You can also return the responses in JSON format, to make it easier to plug recommendations into a recommendation system:

In [None]:
# We create a list of prompt items (text + images). We label each chair 
# to help the model reference them accurately. We also include a final instruction 
# asking the model to respond in JSON format, indicating whether each chair 
# would fit into the room, along with an explanation.

contents = [
    "Consider the following chairs:",
    "chair 1:",
    furniture_images[0],
    "chair 2:",
    furniture_images[1],
    "chair 3:",
    furniture_images[2],
    "chair 4:",
    furniture_images[3],
    "room:",
    room_image,
    (
        "You are an interior designer. Return in JSON, for each chair, "
        "whether it would fit in the room, with an explanation:"
    ),
]

# We generate responses using our multimodal model in a streaming fashion, 
# which allows us to retrieve partial results as they are produced.
responses = multimodal_model.generate_content(contents, stream=True)

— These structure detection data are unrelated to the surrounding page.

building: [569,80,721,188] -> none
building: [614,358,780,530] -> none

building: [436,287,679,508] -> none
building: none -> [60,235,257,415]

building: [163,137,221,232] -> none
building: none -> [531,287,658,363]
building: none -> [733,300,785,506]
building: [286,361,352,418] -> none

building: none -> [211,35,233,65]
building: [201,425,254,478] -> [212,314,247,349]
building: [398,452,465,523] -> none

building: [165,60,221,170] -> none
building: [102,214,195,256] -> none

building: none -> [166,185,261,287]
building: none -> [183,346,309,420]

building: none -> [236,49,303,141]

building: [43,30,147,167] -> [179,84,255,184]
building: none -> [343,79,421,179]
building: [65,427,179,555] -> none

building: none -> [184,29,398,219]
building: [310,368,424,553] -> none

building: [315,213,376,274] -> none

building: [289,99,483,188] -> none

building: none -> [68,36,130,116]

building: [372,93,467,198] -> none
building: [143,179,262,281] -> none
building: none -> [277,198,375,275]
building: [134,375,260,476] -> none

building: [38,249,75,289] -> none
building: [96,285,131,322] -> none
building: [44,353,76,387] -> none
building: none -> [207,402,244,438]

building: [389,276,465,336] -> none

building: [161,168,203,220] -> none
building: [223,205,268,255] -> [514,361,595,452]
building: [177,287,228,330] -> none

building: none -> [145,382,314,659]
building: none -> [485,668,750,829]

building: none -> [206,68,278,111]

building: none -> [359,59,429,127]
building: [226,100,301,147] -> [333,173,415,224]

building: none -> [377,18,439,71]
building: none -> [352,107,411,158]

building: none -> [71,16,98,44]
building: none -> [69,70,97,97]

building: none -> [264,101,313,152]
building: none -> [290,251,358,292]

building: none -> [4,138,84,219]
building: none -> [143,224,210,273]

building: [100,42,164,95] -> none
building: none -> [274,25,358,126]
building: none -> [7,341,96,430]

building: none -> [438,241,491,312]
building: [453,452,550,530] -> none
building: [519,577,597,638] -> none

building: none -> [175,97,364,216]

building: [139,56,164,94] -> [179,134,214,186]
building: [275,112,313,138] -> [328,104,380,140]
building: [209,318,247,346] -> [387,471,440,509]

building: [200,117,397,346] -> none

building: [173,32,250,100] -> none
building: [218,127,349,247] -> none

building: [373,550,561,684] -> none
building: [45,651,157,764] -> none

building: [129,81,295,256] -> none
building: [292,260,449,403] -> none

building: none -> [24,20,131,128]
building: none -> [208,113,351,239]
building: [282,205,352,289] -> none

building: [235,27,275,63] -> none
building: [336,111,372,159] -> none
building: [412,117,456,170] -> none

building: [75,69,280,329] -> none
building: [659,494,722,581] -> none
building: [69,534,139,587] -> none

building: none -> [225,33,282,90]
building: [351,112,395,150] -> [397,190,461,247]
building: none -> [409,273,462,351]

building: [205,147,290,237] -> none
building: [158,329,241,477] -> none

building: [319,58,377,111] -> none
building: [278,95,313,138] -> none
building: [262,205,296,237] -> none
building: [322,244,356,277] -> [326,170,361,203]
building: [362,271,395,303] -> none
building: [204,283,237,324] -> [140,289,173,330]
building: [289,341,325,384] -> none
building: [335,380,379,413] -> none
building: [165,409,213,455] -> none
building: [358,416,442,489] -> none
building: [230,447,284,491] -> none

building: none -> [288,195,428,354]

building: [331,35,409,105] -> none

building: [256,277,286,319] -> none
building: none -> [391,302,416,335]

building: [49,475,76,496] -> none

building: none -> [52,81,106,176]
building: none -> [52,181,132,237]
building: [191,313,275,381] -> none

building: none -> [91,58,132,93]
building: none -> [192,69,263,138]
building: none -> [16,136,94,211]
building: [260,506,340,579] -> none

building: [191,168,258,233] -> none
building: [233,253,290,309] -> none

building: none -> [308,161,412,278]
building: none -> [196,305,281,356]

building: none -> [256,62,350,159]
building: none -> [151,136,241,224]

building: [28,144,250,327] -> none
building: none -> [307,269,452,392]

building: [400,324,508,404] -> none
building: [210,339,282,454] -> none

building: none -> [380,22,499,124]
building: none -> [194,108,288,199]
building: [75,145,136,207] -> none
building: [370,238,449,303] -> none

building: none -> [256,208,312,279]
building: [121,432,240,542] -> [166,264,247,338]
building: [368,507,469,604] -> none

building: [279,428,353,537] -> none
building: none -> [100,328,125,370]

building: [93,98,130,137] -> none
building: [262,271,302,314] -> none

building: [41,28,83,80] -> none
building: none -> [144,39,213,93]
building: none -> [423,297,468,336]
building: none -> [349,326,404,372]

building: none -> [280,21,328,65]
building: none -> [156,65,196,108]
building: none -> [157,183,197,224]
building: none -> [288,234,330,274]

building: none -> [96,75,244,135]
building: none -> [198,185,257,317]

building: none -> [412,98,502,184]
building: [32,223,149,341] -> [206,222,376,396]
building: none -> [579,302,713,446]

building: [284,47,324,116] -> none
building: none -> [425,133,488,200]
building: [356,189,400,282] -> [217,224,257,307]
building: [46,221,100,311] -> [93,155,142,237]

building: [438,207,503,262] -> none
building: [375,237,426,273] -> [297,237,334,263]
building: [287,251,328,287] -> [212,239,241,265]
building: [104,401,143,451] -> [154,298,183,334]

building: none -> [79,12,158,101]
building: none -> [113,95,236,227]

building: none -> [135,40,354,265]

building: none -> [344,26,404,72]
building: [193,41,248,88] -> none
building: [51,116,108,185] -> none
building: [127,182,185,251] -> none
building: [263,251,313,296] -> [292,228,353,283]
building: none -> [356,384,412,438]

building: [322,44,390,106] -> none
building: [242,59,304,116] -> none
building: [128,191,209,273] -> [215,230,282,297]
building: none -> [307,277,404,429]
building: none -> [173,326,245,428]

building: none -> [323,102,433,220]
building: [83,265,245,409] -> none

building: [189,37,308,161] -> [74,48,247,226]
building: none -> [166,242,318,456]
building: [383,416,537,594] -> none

# We print out the combined prompt first, which attempts to display 
# or print each item (text or images) in the notebook.
print("-------Prompt--------")
print_multimodal_prompt(contents)

# We then print the model's responses as they are streamed. 
# The 'end=""' parameter avoids adding extra newlines after each chunk.
print("\n-------Response--------")
for response in responses:
    print(response.text, end="")


## Conclusion

This notebook showed how you can easily build a multimodal recommendation system using Gemini for furniture, but you can also use the similar approach in:

- recommending clothes based on an occasion or an image of the venue
- recommending wallpaper based on the room and settings

You may also want to explore how you can build a RAG (retrieval-augmented generation) system where you retrieve relevant images from your store inventory to users who can they use Gemini to help identify the most ideal choice from the various options provided, and also explain the rationale to users.